In regards to training models, we offer another option that is non-image related; instead, it’s based on signals. Signal-based apps don’t work with just raw data; you have to do feature extraction/engineering, take the raw data, and add extra features to enhance prediction capabilities. The domain experts for signaling know the best place to choose the feature algorithm or take an audio signal and convert its frequency. They can look at the raw signal and do wavelength scattering. These domain experts can try and test those features to build a successful model.
What are the best data optimization techniques? And how can engineers implement successful data optimization techniques, including image optimization, noise elimination, and code development?
Optimization is an iterative process that takes multiple tests to run over and over until you find the optimal result.
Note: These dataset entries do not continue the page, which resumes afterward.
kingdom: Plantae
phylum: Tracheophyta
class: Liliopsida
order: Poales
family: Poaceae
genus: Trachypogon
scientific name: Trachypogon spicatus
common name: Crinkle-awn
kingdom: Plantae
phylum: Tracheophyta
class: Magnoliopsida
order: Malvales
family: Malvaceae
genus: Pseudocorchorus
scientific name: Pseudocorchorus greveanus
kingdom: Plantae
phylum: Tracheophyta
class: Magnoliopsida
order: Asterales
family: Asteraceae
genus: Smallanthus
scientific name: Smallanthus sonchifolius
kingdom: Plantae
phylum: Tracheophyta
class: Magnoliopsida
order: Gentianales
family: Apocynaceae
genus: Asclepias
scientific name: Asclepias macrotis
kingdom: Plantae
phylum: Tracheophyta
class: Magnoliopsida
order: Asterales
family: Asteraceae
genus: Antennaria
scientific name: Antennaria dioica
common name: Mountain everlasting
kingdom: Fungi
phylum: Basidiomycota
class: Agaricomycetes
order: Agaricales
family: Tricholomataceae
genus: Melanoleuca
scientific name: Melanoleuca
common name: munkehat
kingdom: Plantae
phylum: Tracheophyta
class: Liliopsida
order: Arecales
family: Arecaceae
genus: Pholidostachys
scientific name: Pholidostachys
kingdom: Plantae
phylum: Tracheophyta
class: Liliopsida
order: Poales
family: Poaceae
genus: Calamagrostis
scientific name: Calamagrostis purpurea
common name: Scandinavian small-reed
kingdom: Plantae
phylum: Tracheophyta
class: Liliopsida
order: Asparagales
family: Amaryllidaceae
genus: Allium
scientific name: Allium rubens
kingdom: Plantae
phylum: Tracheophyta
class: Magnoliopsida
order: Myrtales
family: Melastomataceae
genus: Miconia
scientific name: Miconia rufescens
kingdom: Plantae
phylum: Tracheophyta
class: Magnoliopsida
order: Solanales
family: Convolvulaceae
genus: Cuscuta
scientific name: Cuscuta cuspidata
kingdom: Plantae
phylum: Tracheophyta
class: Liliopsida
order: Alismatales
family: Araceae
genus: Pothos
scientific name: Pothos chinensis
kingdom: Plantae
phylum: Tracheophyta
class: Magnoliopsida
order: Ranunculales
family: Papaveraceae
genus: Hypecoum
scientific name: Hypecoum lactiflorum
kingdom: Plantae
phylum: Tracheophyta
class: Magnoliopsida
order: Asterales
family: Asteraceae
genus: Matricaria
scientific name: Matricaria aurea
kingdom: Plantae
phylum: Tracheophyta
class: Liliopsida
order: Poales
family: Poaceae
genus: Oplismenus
After you’ve found the best data possible to train your model, this testing and iterative process is one where, if done manually, it’s time consuming to build your own testing framework.
Engineers like to do things as efficiently as possible—they have to do more with less and get things done in a short time. With an experiment manager application, they can use a low code app to set up an experiment with the tests or trials they want to perform and can optimize. Once set up, the app will run those trials or tests within the experiment and quickly sort out which one is the best model. By trying different datasets with different features, having tools within MathWorks will allow engineers to do that efficiently.
How can engineers implement best practices emerging from data-centric AI such as reduced order modeling and data synchronization?
Reduced order modeling is a full topic in itself. It is where you have a high-fidelity model or computational fluid model, but it takes a long time to simulate based on complexity and size. It is based on core math principles, and takes compute time and produces a lot of data. It is also expensive.
You can take a high-fidelity model; take rich, high-quality data; and feed them into the AI model. You can then do deep learning and try to train the model to represent the types of data that model performed. That is the core of reduced order modeling. That is a big area for us in MATLAB.
Data synchronization can be employed to increase the quality of data. You train a model, make sure it’s in sync, and you can get a more accurate and successful model. For example, if you have two sensors with two different time stamps, you can align and sync that data together. It is a standard practice if merging data is necessary; MathWorks offers this data analysis and syncing.
What examples can MathWorks share on the practical benefits of data-centric AI within beneficial real-world applications? Looking ahead, what does MathWorks see coming down the pipe in this space?
We work closely with users in industry engineer systems, planes, automobiles, manufacturing equipment, and other industrial areas. Honeywell improved its own workflows with data-centric AI. The company was looking into labeling audio data the best way possible so models could be as accurate as possible.
Their labeling process was manual and labor-intensive, so Honeywell used MathWorks tools to build another model to automate this process. They used MATLAB Signal Labeler to optimize this approach.
Right now, we have a medical imaging label application that is available for labeling medical images. This was inspired by a recent release of a medical imaging toolbox and library for this specific domain. In the future, we see evolving beyond broad application areas to more specialized domain areas. We already have image and signal applications for particular domains.
Medical imaging is one example; we also have one for audio, and a toolbox with pre-processing techniques for automating feature extraction.